YOUR ASSIGNMENT. Scan the records and identify every line in which the string "skalar" occurs, then return those lines.
-------- DATASET RECORDS
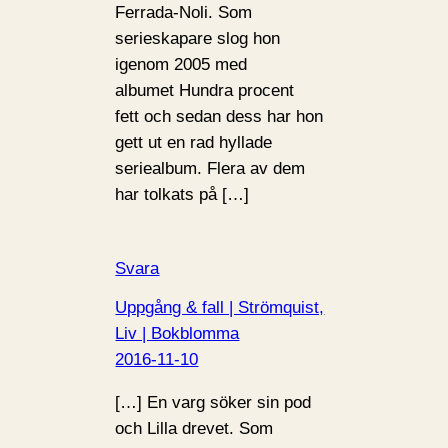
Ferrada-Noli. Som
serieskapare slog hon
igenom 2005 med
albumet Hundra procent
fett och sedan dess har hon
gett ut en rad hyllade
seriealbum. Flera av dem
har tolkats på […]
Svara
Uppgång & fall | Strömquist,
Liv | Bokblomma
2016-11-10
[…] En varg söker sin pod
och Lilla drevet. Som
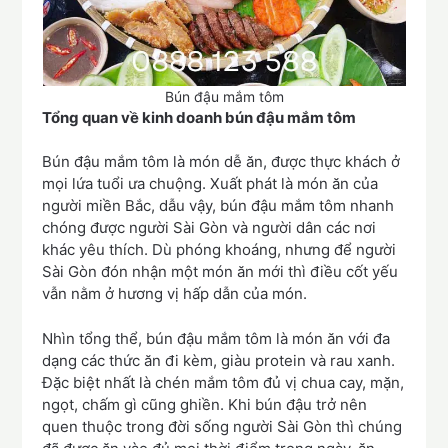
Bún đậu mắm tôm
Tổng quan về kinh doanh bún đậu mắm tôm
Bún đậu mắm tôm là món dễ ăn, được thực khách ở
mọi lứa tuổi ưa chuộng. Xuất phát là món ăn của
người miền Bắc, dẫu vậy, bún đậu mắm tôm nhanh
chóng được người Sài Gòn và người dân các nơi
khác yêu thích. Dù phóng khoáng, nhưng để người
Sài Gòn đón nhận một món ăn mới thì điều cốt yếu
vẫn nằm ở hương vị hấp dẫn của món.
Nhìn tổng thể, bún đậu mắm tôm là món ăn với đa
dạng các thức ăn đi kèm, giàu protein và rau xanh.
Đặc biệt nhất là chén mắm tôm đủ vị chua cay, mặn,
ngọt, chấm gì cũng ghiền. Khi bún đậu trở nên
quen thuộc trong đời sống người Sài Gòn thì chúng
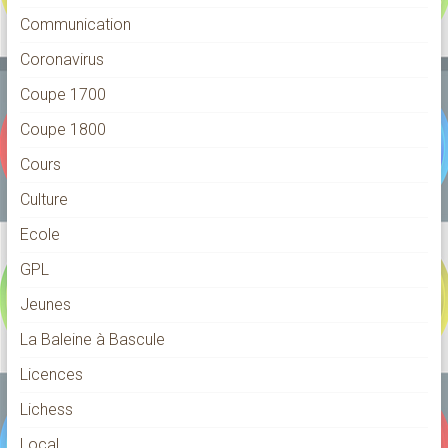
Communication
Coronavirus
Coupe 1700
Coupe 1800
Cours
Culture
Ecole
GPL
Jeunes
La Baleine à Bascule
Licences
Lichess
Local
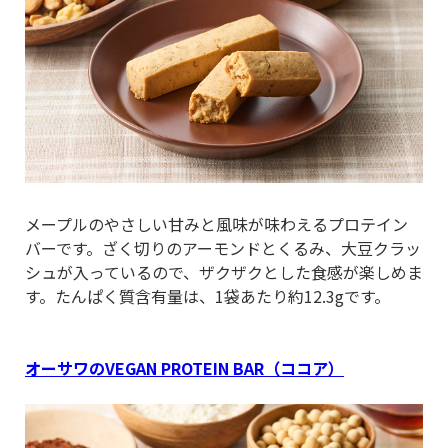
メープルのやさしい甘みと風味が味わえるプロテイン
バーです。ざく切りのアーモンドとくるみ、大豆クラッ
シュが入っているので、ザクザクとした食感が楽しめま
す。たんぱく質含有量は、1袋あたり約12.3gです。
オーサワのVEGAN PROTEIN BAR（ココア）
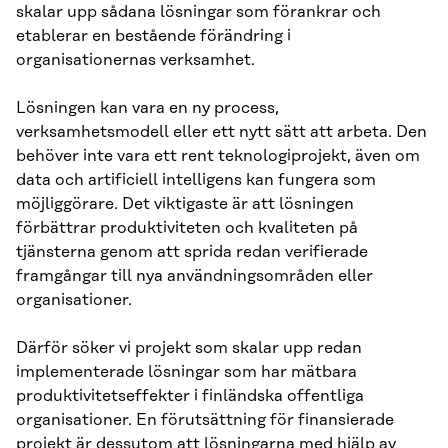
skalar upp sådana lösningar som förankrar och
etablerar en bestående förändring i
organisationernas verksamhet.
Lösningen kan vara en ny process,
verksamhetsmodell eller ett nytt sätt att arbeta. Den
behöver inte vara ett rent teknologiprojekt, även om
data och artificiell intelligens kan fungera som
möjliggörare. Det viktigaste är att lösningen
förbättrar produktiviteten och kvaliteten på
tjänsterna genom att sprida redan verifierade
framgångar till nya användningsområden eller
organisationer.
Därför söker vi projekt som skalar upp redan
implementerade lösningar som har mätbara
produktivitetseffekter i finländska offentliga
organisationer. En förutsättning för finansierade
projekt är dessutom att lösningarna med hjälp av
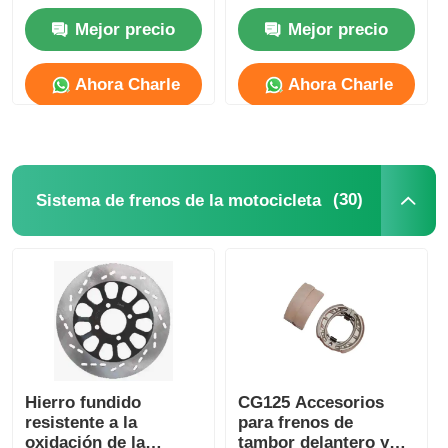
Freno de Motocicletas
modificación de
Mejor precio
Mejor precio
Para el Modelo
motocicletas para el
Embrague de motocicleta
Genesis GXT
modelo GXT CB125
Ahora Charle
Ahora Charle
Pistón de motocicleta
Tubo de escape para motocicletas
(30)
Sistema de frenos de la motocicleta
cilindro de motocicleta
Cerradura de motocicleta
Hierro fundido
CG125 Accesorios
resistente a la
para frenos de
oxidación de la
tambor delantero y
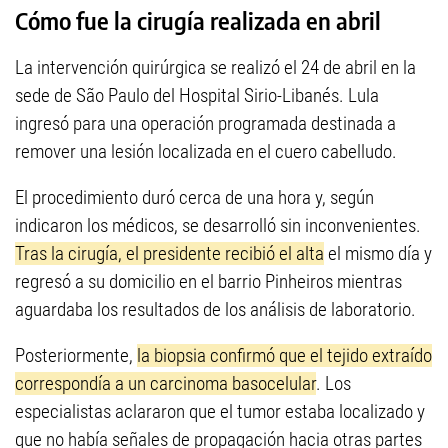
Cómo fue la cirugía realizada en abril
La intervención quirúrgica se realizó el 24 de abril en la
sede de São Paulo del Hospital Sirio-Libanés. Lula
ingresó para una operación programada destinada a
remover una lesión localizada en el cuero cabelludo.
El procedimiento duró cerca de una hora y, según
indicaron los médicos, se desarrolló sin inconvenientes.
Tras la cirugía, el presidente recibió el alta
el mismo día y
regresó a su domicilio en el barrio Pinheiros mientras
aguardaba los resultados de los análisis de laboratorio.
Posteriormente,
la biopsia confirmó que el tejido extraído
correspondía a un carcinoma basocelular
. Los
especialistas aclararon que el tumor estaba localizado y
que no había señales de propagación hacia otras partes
----------------
SOLUTION FOR THIS PROBLEM.
skalar upp sådana lösningar som förankrar och
Därför söker vi projekt som skalar upp redan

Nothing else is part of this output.